2002年6月12日(水)
 
(a)
(a)
(b)
(b)
(c)
(c)
(d)
(d)
(e)
(e)
(f)
(f)
(g)
(g)
(h)
(h)
(i)
(i)
(j)
(j)
 待望の雨がやっと降り出したが、このところの長期にわたる雨不足のせいかきのこの姿が全くないので、今朝はミクロ観察をして楽しんだ。まず先入観抜きにミクロの観察をして、それからパズルを解くように検索表をたどっていった。
 日光で先日採取してきたチャワンタケはいくつかの種類があったが、昨日とはまた別の一つ(a)を顕微鏡で観察した。このチャワンタケはハルニレから発生していたものだ。切片(b)を切り出して、すぐにメルツァーで染色(c)してみた。胞子嚢先端が青く染まり、胞子の表面には小さなイボ状の突起が見える。さらに拡大する(d)とより明瞭にわかる。側糸(e)は特に特徴はない。胞子サイズは12〜15×6.5〜8.5μm。Peziza echinosporaのように見えるが、樹上からも落葉からも発生しているのが気になる。

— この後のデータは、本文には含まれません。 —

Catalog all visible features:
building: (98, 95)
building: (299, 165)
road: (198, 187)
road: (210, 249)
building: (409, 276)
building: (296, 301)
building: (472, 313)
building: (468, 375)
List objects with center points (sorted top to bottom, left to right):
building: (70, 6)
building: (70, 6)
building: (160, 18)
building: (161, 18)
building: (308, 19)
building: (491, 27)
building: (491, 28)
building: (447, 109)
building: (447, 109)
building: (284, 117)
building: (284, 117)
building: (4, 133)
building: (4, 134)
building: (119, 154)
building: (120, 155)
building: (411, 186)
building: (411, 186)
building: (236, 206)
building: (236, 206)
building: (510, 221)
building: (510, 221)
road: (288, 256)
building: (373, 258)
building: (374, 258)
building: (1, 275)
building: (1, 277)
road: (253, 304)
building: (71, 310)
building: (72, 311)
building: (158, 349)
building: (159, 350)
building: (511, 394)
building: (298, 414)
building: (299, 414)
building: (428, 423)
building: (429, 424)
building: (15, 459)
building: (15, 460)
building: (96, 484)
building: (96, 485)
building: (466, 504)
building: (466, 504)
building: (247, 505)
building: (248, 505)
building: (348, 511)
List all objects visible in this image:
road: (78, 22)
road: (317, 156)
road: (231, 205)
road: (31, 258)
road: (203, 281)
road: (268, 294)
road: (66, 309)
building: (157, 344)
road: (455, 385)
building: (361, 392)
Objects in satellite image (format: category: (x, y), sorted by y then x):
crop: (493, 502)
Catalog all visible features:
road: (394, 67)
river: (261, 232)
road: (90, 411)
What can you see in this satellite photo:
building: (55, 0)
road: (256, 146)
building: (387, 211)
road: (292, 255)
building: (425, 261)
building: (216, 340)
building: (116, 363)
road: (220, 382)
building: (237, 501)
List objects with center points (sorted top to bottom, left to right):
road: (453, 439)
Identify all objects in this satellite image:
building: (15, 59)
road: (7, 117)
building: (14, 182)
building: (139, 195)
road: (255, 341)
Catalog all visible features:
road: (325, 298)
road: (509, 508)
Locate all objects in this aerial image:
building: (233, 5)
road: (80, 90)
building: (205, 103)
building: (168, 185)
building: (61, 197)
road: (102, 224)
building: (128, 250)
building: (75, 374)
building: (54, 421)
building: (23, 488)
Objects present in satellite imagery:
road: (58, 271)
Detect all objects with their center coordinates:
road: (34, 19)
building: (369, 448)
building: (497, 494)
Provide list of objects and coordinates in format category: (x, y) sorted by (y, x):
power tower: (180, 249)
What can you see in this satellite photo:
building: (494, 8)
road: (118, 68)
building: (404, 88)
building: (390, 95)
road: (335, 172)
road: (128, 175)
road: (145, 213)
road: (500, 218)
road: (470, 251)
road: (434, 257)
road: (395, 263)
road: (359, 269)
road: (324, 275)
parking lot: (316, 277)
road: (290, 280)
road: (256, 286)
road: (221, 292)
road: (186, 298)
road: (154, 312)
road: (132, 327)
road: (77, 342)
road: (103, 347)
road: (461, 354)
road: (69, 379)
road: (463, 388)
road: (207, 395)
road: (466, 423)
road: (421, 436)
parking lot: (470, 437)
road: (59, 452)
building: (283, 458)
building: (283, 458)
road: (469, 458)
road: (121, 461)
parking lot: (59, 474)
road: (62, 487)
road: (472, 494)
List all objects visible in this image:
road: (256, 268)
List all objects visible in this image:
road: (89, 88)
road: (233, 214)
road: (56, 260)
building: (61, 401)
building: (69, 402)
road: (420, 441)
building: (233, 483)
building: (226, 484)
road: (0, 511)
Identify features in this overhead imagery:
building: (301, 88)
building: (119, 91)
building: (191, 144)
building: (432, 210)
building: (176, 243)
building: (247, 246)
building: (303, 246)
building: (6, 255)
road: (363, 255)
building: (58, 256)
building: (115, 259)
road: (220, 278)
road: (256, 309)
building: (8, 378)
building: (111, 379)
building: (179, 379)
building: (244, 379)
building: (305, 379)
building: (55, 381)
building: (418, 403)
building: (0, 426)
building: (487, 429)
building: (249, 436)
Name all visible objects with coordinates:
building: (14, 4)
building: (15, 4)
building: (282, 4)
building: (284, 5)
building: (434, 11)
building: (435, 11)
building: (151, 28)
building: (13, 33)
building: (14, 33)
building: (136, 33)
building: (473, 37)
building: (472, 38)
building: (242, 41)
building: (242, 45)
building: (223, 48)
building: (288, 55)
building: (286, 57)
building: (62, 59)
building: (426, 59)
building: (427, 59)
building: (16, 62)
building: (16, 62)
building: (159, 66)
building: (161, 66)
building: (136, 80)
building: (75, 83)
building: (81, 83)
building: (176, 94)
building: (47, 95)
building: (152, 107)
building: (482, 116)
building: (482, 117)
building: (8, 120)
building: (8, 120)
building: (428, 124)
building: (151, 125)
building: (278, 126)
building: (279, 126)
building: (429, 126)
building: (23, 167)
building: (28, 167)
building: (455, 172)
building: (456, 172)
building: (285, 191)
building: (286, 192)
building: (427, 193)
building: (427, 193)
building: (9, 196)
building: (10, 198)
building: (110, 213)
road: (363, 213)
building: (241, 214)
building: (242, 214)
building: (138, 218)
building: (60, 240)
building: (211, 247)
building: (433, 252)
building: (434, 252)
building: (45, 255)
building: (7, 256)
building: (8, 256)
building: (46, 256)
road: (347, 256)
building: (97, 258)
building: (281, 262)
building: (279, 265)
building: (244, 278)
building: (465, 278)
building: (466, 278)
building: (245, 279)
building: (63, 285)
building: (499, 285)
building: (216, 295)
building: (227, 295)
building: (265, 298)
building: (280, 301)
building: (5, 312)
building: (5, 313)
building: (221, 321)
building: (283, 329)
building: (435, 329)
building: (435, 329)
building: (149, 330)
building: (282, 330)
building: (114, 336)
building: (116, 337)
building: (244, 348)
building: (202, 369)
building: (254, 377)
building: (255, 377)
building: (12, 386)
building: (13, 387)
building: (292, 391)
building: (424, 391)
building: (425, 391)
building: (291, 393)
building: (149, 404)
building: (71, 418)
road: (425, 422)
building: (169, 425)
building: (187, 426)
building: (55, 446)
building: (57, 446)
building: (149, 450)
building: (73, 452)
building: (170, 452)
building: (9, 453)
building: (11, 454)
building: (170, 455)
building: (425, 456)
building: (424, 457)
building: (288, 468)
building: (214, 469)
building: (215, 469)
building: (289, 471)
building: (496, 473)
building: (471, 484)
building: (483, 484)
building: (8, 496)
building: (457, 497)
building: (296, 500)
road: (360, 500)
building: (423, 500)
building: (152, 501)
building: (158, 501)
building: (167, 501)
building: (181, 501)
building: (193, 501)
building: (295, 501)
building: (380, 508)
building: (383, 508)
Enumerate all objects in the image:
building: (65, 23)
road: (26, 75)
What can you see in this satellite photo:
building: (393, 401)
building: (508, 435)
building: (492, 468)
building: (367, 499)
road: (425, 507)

 同じく日光で採取したミズベノニセズキンタケと思える菌(f)から切片(g)切り出して、メルツァーで染色(h)してみると、心なしか子嚢先端がわずかに薄青く染まっている。もしミズベノニセズキンタケなら青くならないはずだと思って、胞子(i)をみたり、側糸(j)をみるが、やはりミズベノニセズキンタケそのものに見える。胞子サイズは11〜13×4〜5μmほどで、子嚢の中に2列に並んでおさまっている。

[追記:2006.5.14]
この菌はミズベノニセズキンタケではなく、ニセビョウタケ属Hymenoscyphusの仲間の菌である。というのは子嚢頂孔がヨード反応陽性であるから、ミズベノニセズキンタケ属Cudoniellaではないことは明白である。思い込みと勘違いに基づく誤った判断による記事である。